In the wake of COVID-19, countries across the ECOWAS trade bloc imposed various levels of travel restrictions in order to curb the spread of the coronavirus pandemic.

However, West African government ministers have now proposed re-opening their country borders in the first half of July and allowing in travellers from other countries with low or controlled levels of coronavirus spread by the end of July.

The new proposal is contained in an ECOWAS summary of a virtual meeting of foreign ministers and trade ministers held recently. The proposal called for coordinated efforts to re-open cross-border trade that has been crippled by coronavirus restrictions.

It said a first phase consisting of opening up domestic air and land transport should be implemented this month.
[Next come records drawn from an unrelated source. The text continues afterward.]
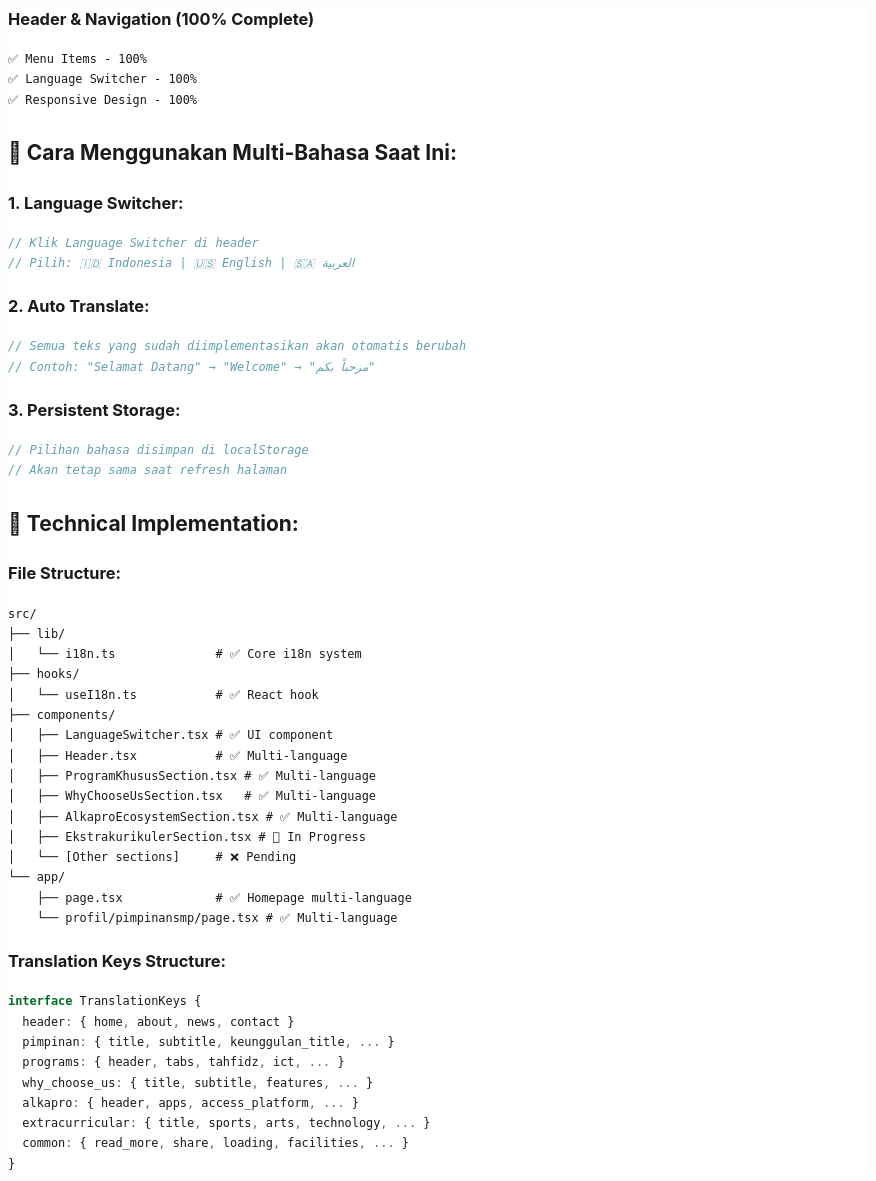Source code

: ### **Header & Navigation (100% Complete)**
```
✅ Menu Items - 100%
✅ Language Switcher - 100%
✅ Responsive Design - 100%
```

## 🚀 **Cara Menggunakan Multi-Bahasa Saat Ini:**

### **1. Language Switcher:**
```typescript
// Klik Language Switcher di header
// Pilih: 🇮🇩 Indonesia | 🇺🇸 English | 🇸🇦 العربية
```

### **2. Auto Translate:**
```typescript
// Semua teks yang sudah diimplementasikan akan otomatis berubah
// Contoh: "Selamat Datang" → "Welcome" → "مرحباً بكم"
```

### **3. Persistent Storage:**
```typescript
// Pilihan bahasa disimpan di localStorage
// Akan tetap sama saat refresh halaman
```

## 🔧 **Technical Implementation:**

### **File Structure:**
```
src/
├── lib/
│   └── i18n.ts              # ✅ Core i18n system
├── hooks/
│   └── useI18n.ts           # ✅ React hook
├── components/
│   ├── LanguageSwitcher.tsx # ✅ UI component
│   ├── Header.tsx           # ✅ Multi-language
│   ├── ProgramKhususSection.tsx # ✅ Multi-language
│   ├── WhyChooseUsSection.tsx   # ✅ Multi-language
│   ├── AlkaproEcosystemSection.tsx # ✅ Multi-language
│   ├── EkstrakurikulerSection.tsx # 🔄 In Progress
│   └── [Other sections]     # ❌ Pending
└── app/
    ├── page.tsx             # ✅ Homepage multi-language
    └── profil/pimpinansmp/page.tsx # ✅ Multi-language
```

### **Translation Keys Structure:**
```typescript
interface TranslationKeys {
  header: { home, about, news, contact }
  pimpinan: { title, subtitle, keunggulan_title, ... }
  programs: { header, tabs, tahfidz, ict, ... }
  why_choose_us: { title, subtitle, features, ... }
  alkapro: { header, apps, access_platform, ... }
  extracurricular: { title, sports, arts, technology, ... }
  common: { read_more, share, loading, facilities, ... }
}
```
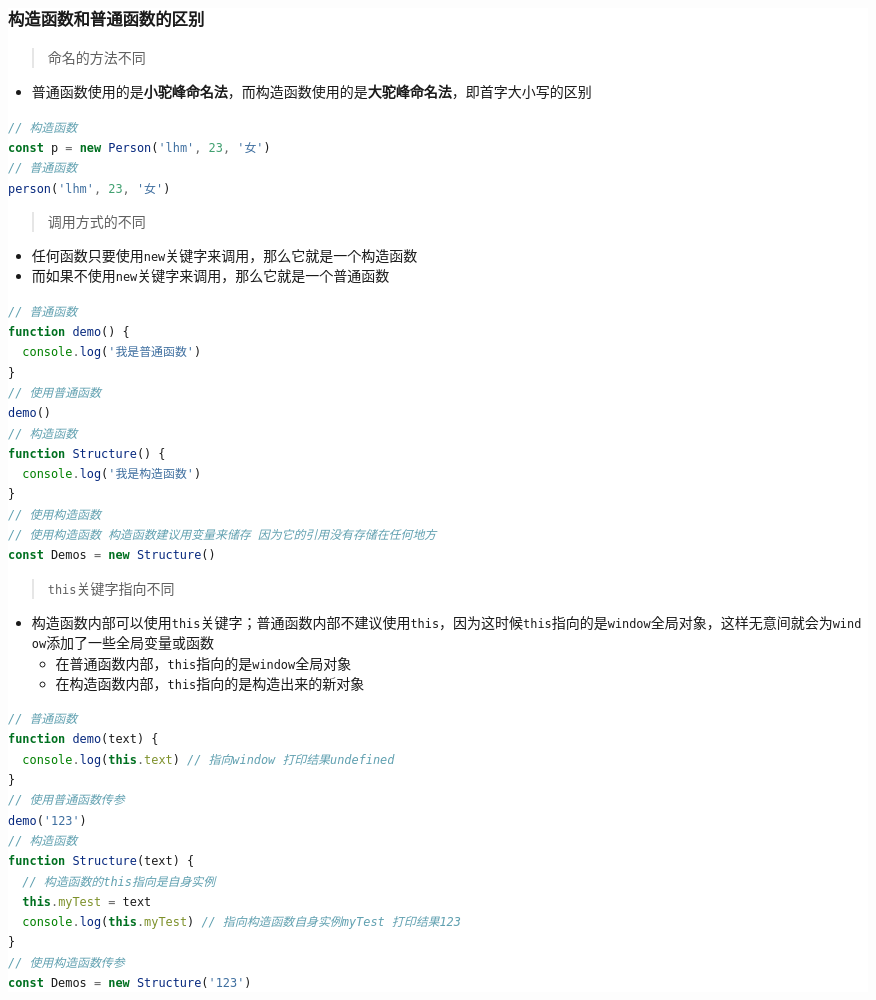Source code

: 
### **构造函数和普通函数的区别**

> 命名的方法不同

* 普通函数使用的是**小驼峰命名法**，而构造函数使用的是**大驼峰命名法**，即首字大小写的区别

```js
// 构造函数
const p = new Person('lhm', 23, '女')
// 普通函数
person('lhm', 23, '女')

```

> 调用方式的不同

* 任何函数只要使用`new`关键字来调用，那么它就是一个构造函数
* 而如果不使用`new`关键字来调用，那么它就是一个普通函数

```js
// 普通函数
function demo() {
  console.log('我是普通函数')
}
// 使用普通函数
demo()
// 构造函数
function Structure() {
  console.log('我是构造函数')
}
// 使用构造函数
// 使用构造函数 构造函数建议用变量来储存 因为它的引用没有存储在任何地方
const Demos = new Structure()

```

> `this`关键字指向不同

* 构造函数内部可以使用`this`关键字；普通函数内部不建议使用`this`，因为这时候`this`指向的是`window`全局对象，这样无意间就会为`window`添加了一些全局变量或函数
  * 在普通函数内部，`this`指向的是`window`全局对象
  * 在构造函数内部，`this`指向的是构造出来的新对象

```js
// 普通函数
function demo(text) {
  console.log(this.text) // 指向window 打印结果undefined
}
// 使用普通函数传参
demo('123')
// 构造函数
function Structure(text) {
  // 构造函数的this指向是自身实例
  this.myTest = text
  console.log(this.myTest) // 指向构造函数自身实例myTest 打印结果123
}
// 使用构造函数传参
const Demos = new Structure('123')

```
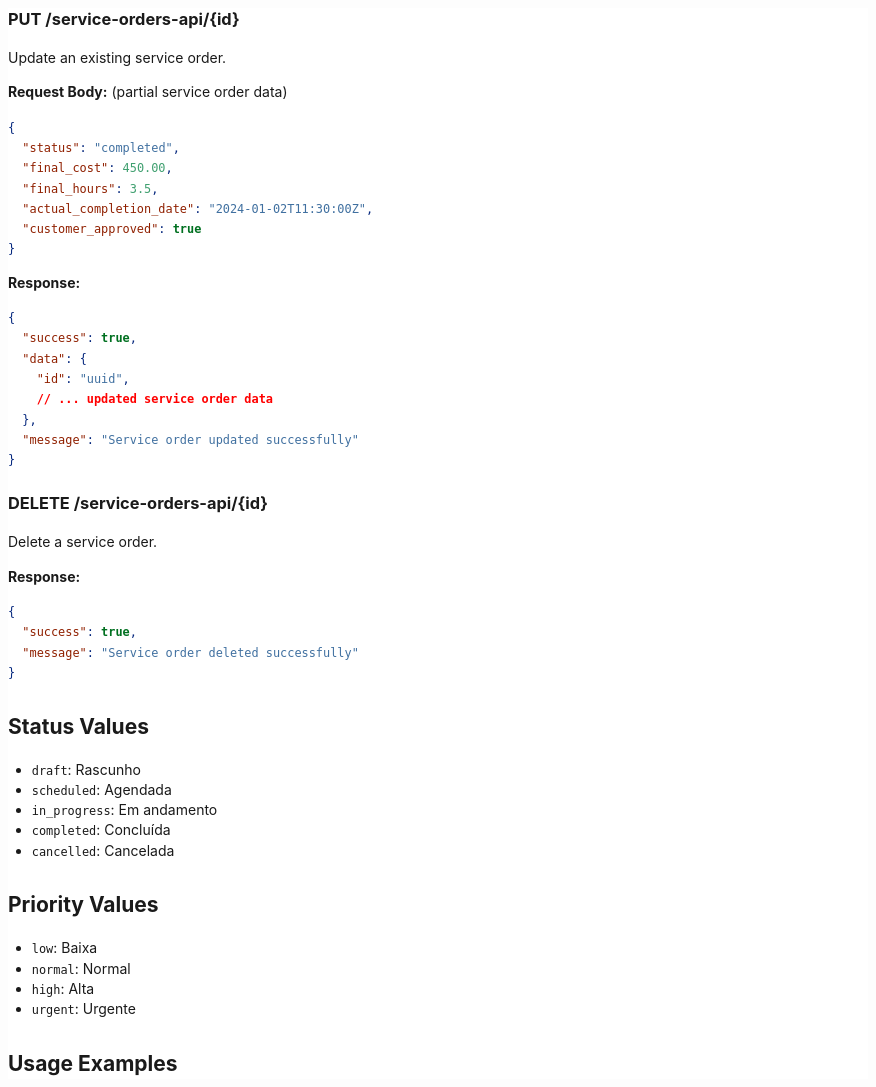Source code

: ### PUT /service-orders-api/{id}
Update an existing service order.

**Request Body:** (partial service order data)
```json
{
  "status": "completed",
  "final_cost": 450.00,
  "final_hours": 3.5,
  "actual_completion_date": "2024-01-02T11:30:00Z",
  "customer_approved": true
}
```

**Response:**
```json
{
  "success": true,
  "data": {
    "id": "uuid",
    // ... updated service order data
  },
  "message": "Service order updated successfully"
}
```

### DELETE /service-orders-api/{id}
Delete a service order.

**Response:**
```json
{
  "success": true,
  "message": "Service order deleted successfully"
}
```

## Status Values
- `draft`: Rascunho
- `scheduled`: Agendada
- `in_progress`: Em andamento
- `completed`: Concluída
- `cancelled`: Cancelada

## Priority Values
- `low`: Baixa
- `normal`: Normal
- `high`: Alta
- `urgent`: Urgente

## Usage Examples

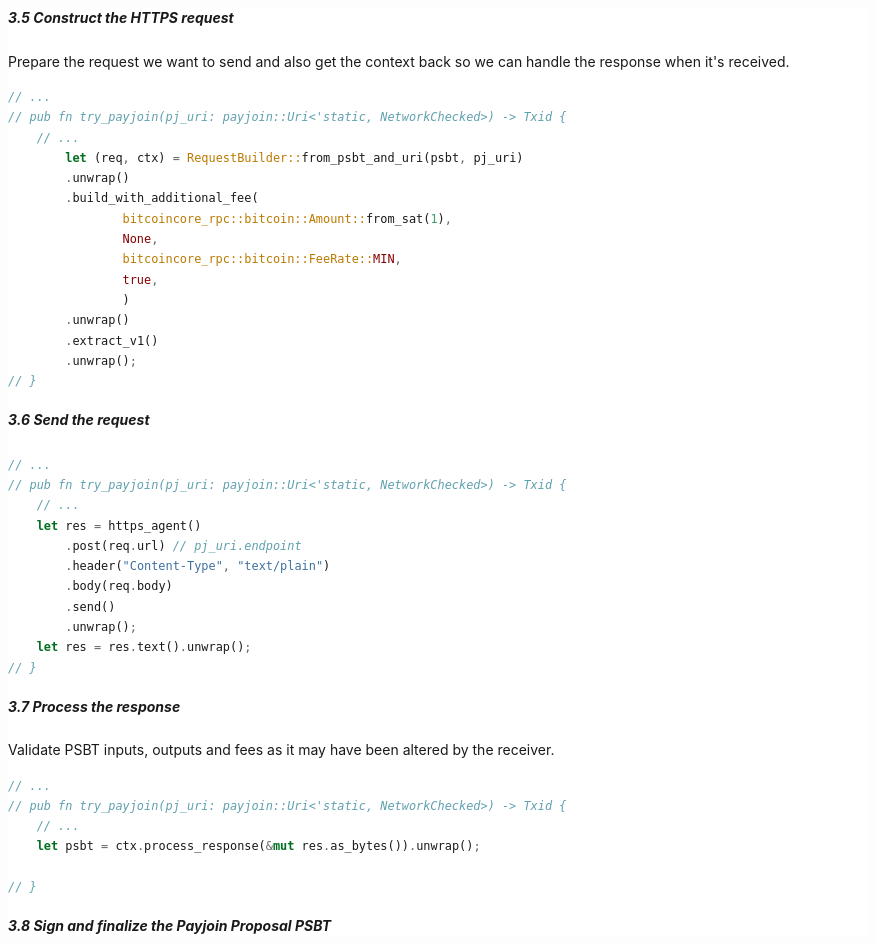 ##### 3.5 Construct the HTTPS request

Prepare the request we want to send and also get the context back so
we can handle the response when it's received.

```rust
// ...
// pub fn try_payjoin(pj_uri: payjoin::Uri<'static, NetworkChecked>) -> Txid {
    // ...
        let (req, ctx) = RequestBuilder::from_psbt_and_uri(psbt, pj_uri)
        .unwrap()
        .build_with_additional_fee(
                bitcoincore_rpc::bitcoin::Amount::from_sat(1),
                None,
                bitcoincore_rpc::bitcoin::FeeRate::MIN,
                true,
                )
        .unwrap()
        .extract_v1()
        .unwrap();
// }
```

##### 3.6 Send the request 

```rust
// ...
// pub fn try_payjoin(pj_uri: payjoin::Uri<'static, NetworkChecked>) -> Txid {
    // ...
    let res = https_agent()
        .post(req.url) // pj_uri.endpoint
        .header("Content-Type", "text/plain")
        .body(req.body)
        .send()
        .unwrap();
    let res = res.text().unwrap();
// }
```

##### 3.7 Process the response

Validate PSBT inputs, outputs and fees as it may have been altered by
the receiver.

```rust
// ...
// pub fn try_payjoin(pj_uri: payjoin::Uri<'static, NetworkChecked>) -> Txid {
    // ...
    let psbt = ctx.process_response(&mut res.as_bytes()).unwrap();

// }
```

##### 3.8 Sign and finalize the Payjoin Proposal PSBT
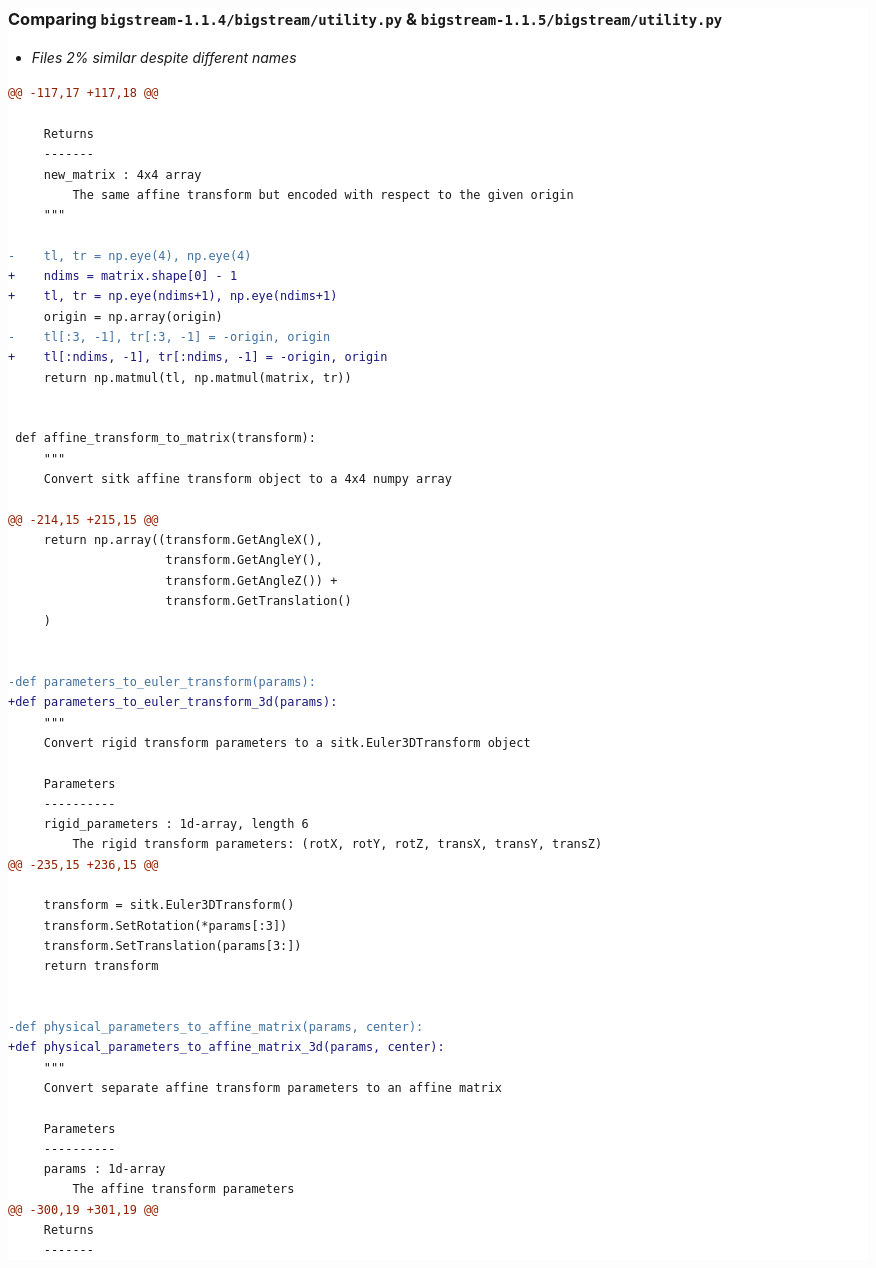 ### Comparing `bigstream-1.1.4/bigstream/utility.py` & `bigstream-1.1.5/bigstream/utility.py`

 * *Files 2% similar despite different names*

```diff
@@ -117,17 +117,18 @@
 
     Returns
     -------
     new_matrix : 4x4 array
         The same affine transform but encoded with respect to the given origin
     """
 
-    tl, tr = np.eye(4), np.eye(4)
+    ndims = matrix.shape[0] - 1
+    tl, tr = np.eye(ndims+1), np.eye(ndims+1)
     origin = np.array(origin)
-    tl[:3, -1], tr[:3, -1] = -origin, origin
+    tl[:ndims, -1], tr[:ndims, -1] = -origin, origin
     return np.matmul(tl, np.matmul(matrix, tr))
 
 
 def affine_transform_to_matrix(transform):
     """
     Convert sitk affine transform object to a 4x4 numpy array
 
@@ -214,15 +215,15 @@
     return np.array((transform.GetAngleX(),
                      transform.GetAngleY(),
                      transform.GetAngleZ()) +
                      transform.GetTranslation()
     )
 
 
-def parameters_to_euler_transform(params):
+def parameters_to_euler_transform_3d(params):
     """
     Convert rigid transform parameters to a sitk.Euler3DTransform object
 
     Parameters
     ----------
     rigid_parameters : 1d-array, length 6
         The rigid transform parameters: (rotX, rotY, rotZ, transX, transY, transZ)
@@ -235,15 +236,15 @@
 
     transform = sitk.Euler3DTransform()
     transform.SetRotation(*params[:3])
     transform.SetTranslation(params[3:])
     return transform
 
 
-def physical_parameters_to_affine_matrix(params, center):
+def physical_parameters_to_affine_matrix_3d(params, center):
     """
     Convert separate affine transform parameters to an affine matrix
 
     Parameters
     ----------
     params : 1d-array
         The affine transform parameters
@@ -300,19 +301,19 @@
     Returns
     -------
```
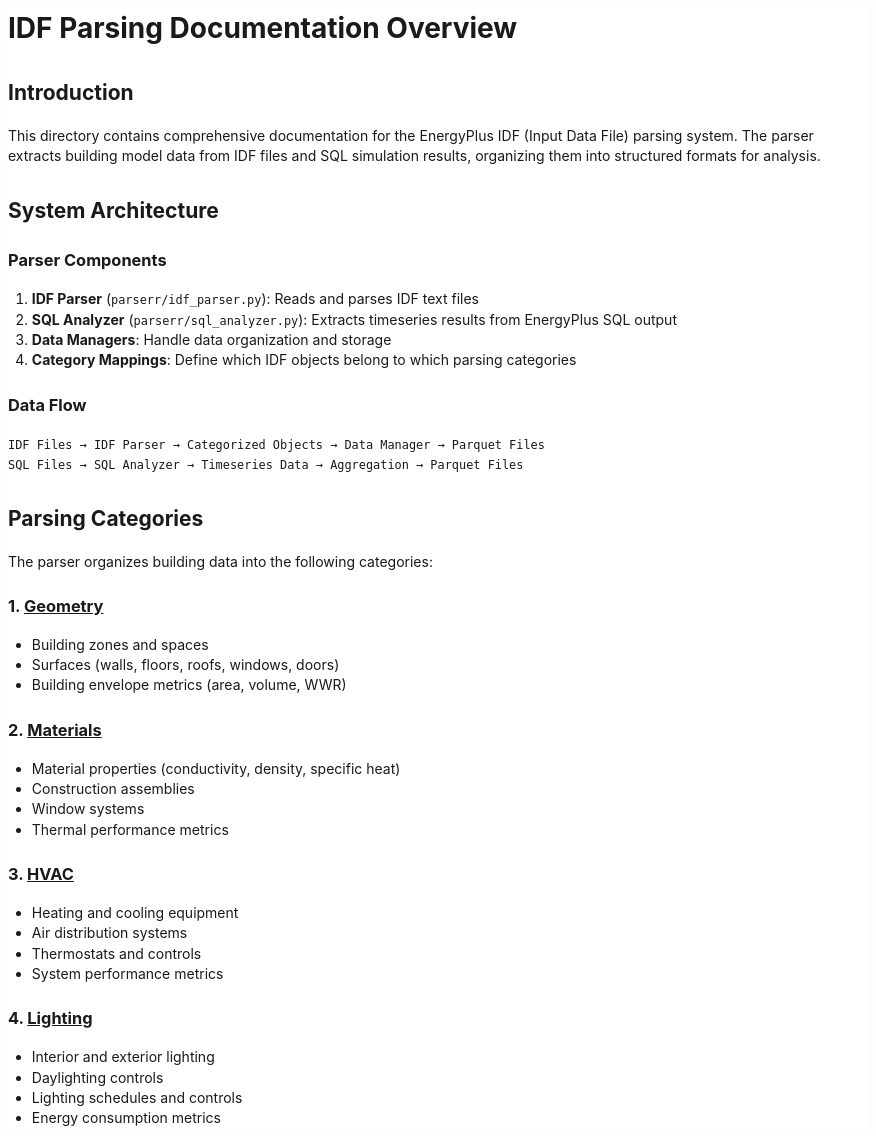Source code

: # IDF Parsing Documentation Overview

## Introduction
This directory contains comprehensive documentation for the EnergyPlus IDF (Input Data File) parsing system. The parser extracts building model data from IDF files and SQL simulation results, organizing them into structured formats for analysis.

## System Architecture

### Parser Components
1. **IDF Parser** (`parserr/idf_parser.py`): Reads and parses IDF text files
2. **SQL Analyzer** (`parserr/sql_analyzer.py`): Extracts timeseries results from EnergyPlus SQL output
3. **Data Managers**: Handle data organization and storage
4. **Category Mappings**: Define which IDF objects belong to which parsing categories

### Data Flow
```
IDF Files → IDF Parser → Categorized Objects → Data Manager → Parquet Files
SQL Files → SQL Analyzer → Timeseries Data → Aggregation → Parquet Files
```

## Parsing Categories

The parser organizes building data into the following categories:

### 1. [Geometry](geometry_parsing.md)
- Building zones and spaces
- Surfaces (walls, floors, roofs, windows, doors)
- Building envelope metrics (area, volume, WWR)

### 2. [Materials](materials_parsing.md)
- Material properties (conductivity, density, specific heat)
- Construction assemblies
- Window systems
- Thermal performance metrics

### 3. [HVAC](hvac_parsing.md)
- Heating and cooling equipment
- Air distribution systems
- Thermostats and controls
- System performance metrics

### 4. [Lighting](lighting_parsing.md)
- Interior and exterior lighting
- Daylighting controls
- Lighting schedules and controls
- Energy consumption metrics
Many governments in the region have already begun to do so.

A second phase, involving the opening of the land, air and maritime borders within the region, should happen by July 15 at the latest.

A third phase, involving the opening of air and land borders to “countries with low and controlled levels of COVID-19 contamination rates”, should occur by July 31 but will depend on the evolution of the pandemic, the report said.

The ministers’ recommendations will be presented to ECOWAS heads of state at a forthcoming summit, it said.

Despite the onslaught of COVID-19, African countries have recorded fewer cases compared to other regions in the world; however, the World Health Organization have warned that the pandemic was accelerating on the continent, which calls for more effort.